[Zope] Re: Non-responsive objects reprise

Sun Nov 13 14:18:29 EST 2005

You probably have a network problem, all the Zope logs show everything 
was completed normally (your points 1 and 3). Your problem may be tied 
to packet size or keepalives. A network trace, for instance using 
Ethereal, will probably help you more than anything.

Florent

Garth B. wrote:
> Hello everyone, this is from an older thread which I'm resurrecting
> with more information.
> 
> Despite Dieter's helpful pointers I'm no closer to solving this
> problem but do have more information about it in case anyone can lend
> a hand.
> 
> To quickly recap:  Periodically when visiting our zope site, certain
> objects appear not to respond.  It's consistently the same objects
> from a Page Template in one folder to an
> image somewhere else.  The site is running on Zope 2.8.1, Python 2.3.5
> and sitting behind a VHM and Apache 2.0.46 using the usual ReWrite
> rules.  This problem suddenly started
> several months ago with the site having been running smoothly for many
> months prior. This is all on Red Hat Enterprise Linux ES release 3
> (Taroon Update 2).  The server is a
> dual processor with 1GB RAM, 300GB of hard disk space, hosted by
> Rackspace.  The site is relatively large and reasonably active.  Its
> content is largely made up of Page
> Templates with a few supporting python scripts and Script (Python)'s. 
> There are also a few ZClass-based objects that offer no real unique
> functionality other than providing an
> interface for the admins to create "News" or "Feature" items. The site
> also utilizes a MySQL database.

▶ _Available data_
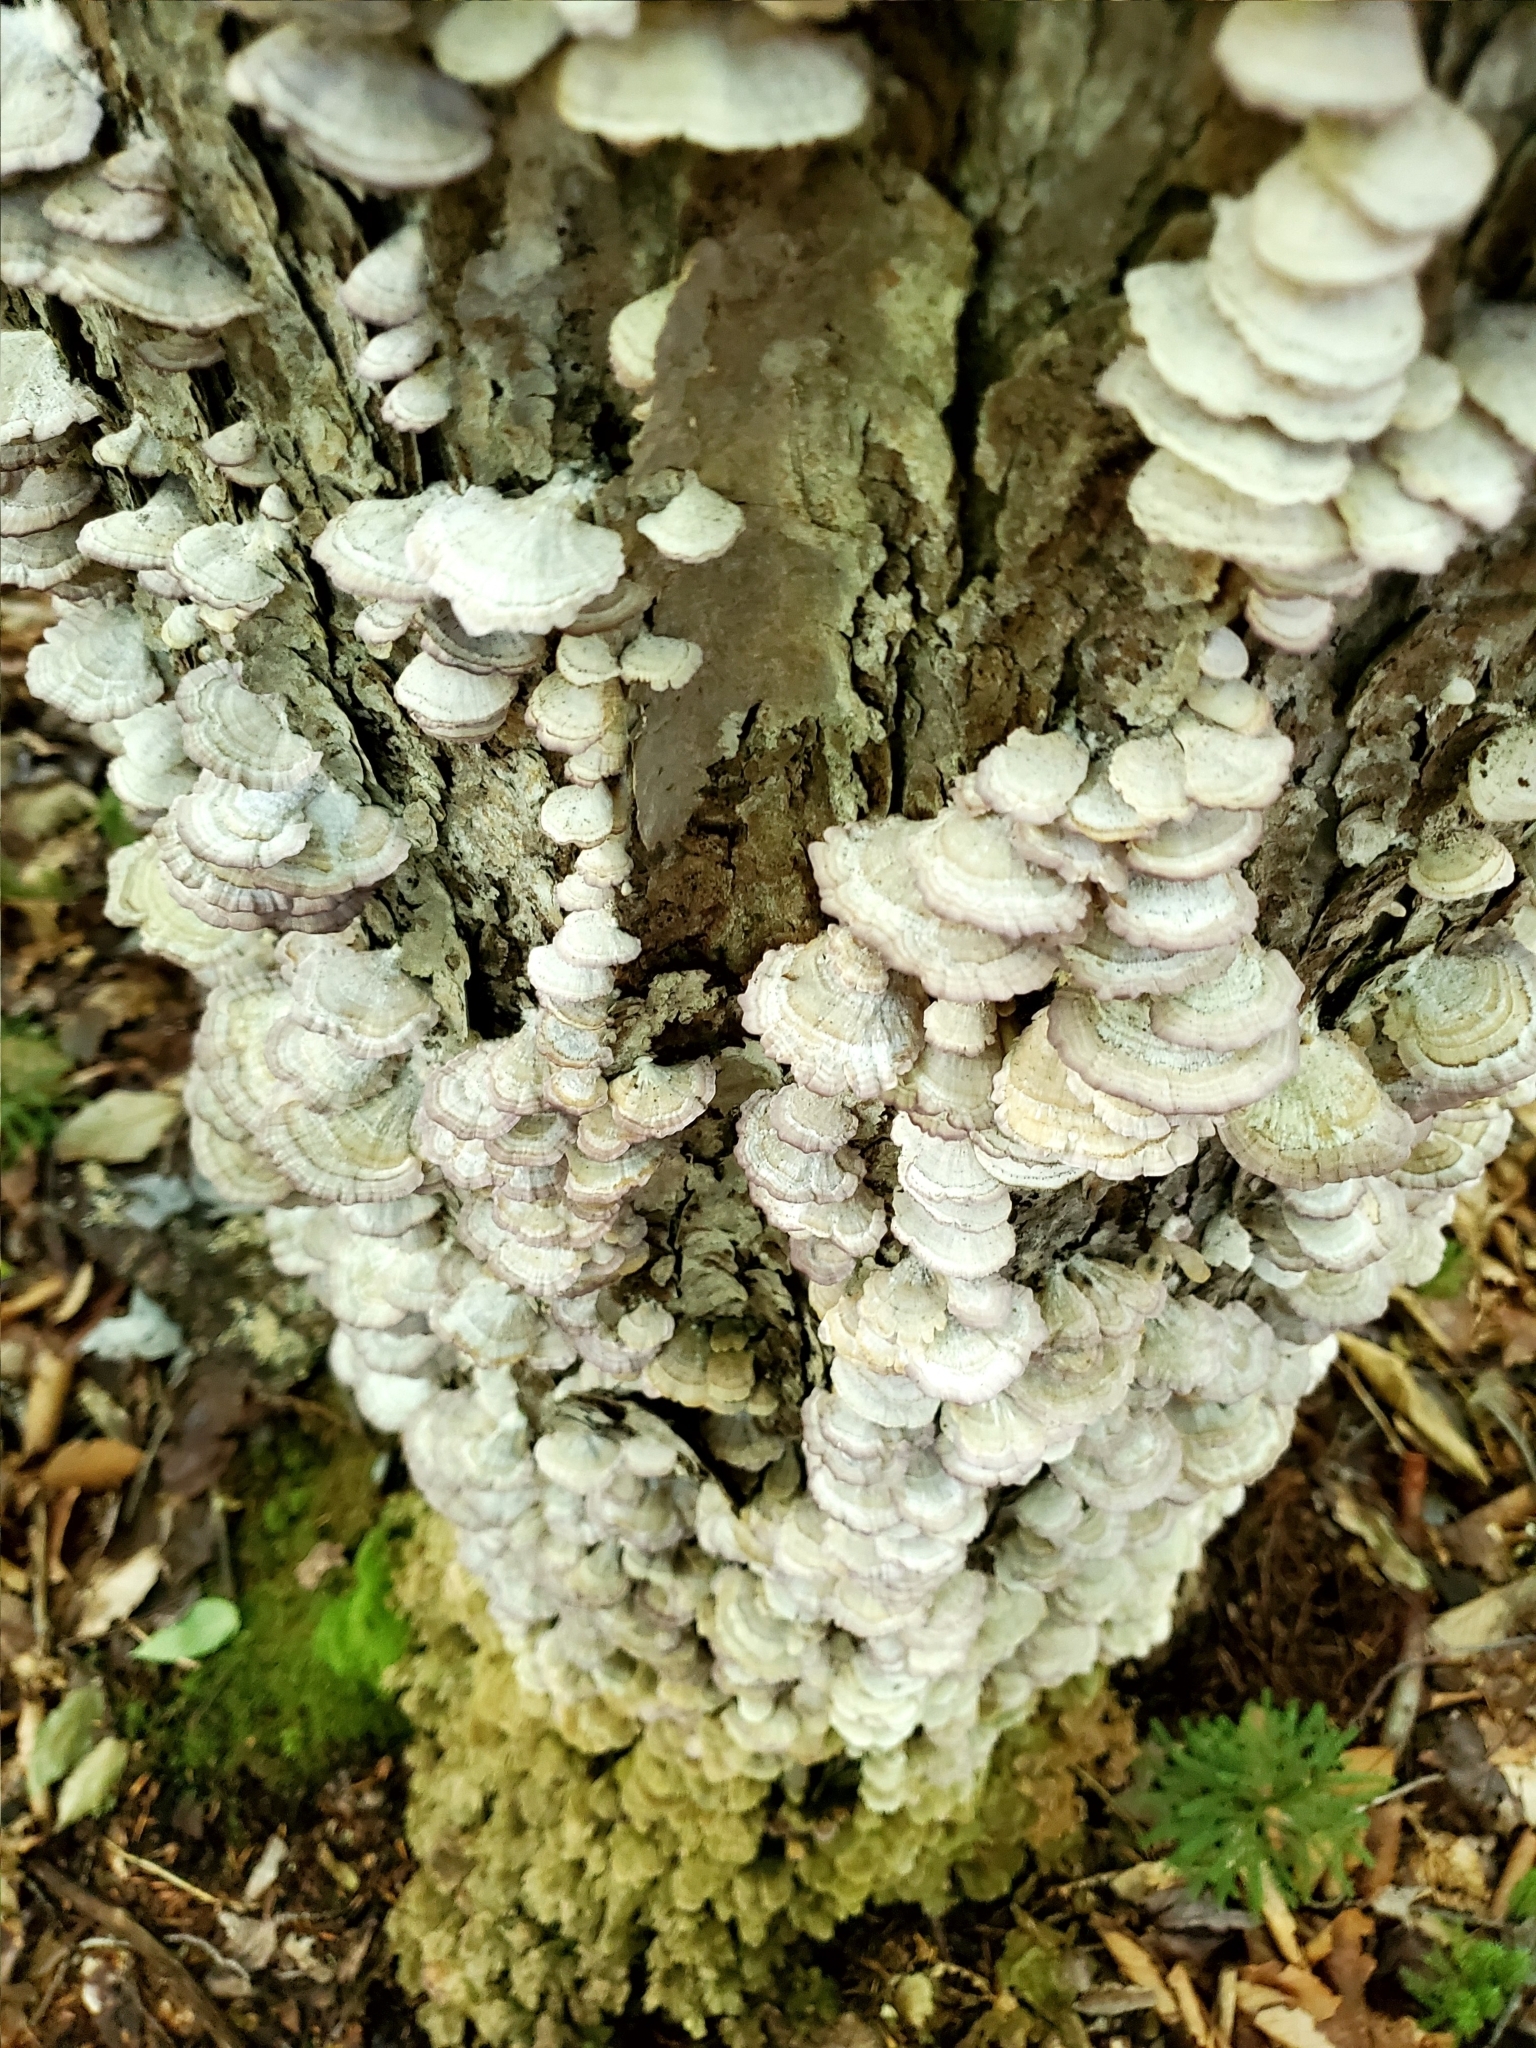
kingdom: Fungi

▶ _Your tasks_
1 – Retype the Zope thread from "Sun Nov 13 14:18:29" up to and including "with more information.".
2 – Summarize the Zope thread in two sentences.

▶ _Outputs by task_
1 –
Sun Nov 13 14:18:29 EST 2005

You probably have a network problem, all the Zope logs show everything 
was completed normally (your points 1 and 3). Your problem may be tied 
to packet size or keepalives. A network trace, for instance using 
Ethereal, will probably help you more than anything.

Florent

Garth B. wrote:
> Hello everyone, this is from an older thread which I'm resurrecting
> with more information.

2 – Garth B. reports that certain objects on a Zope 2.8.1 site running behind Apache periodically fail to respond, consistently the same objects, a problem that started suddenly several months ago after many months of smooth running. Florent replies that the Zope logs show everything completed normally, so the cause is probably a network problem, possibly tied to packet size or keepalives, and recommends a network trace, for instance with Ethereal.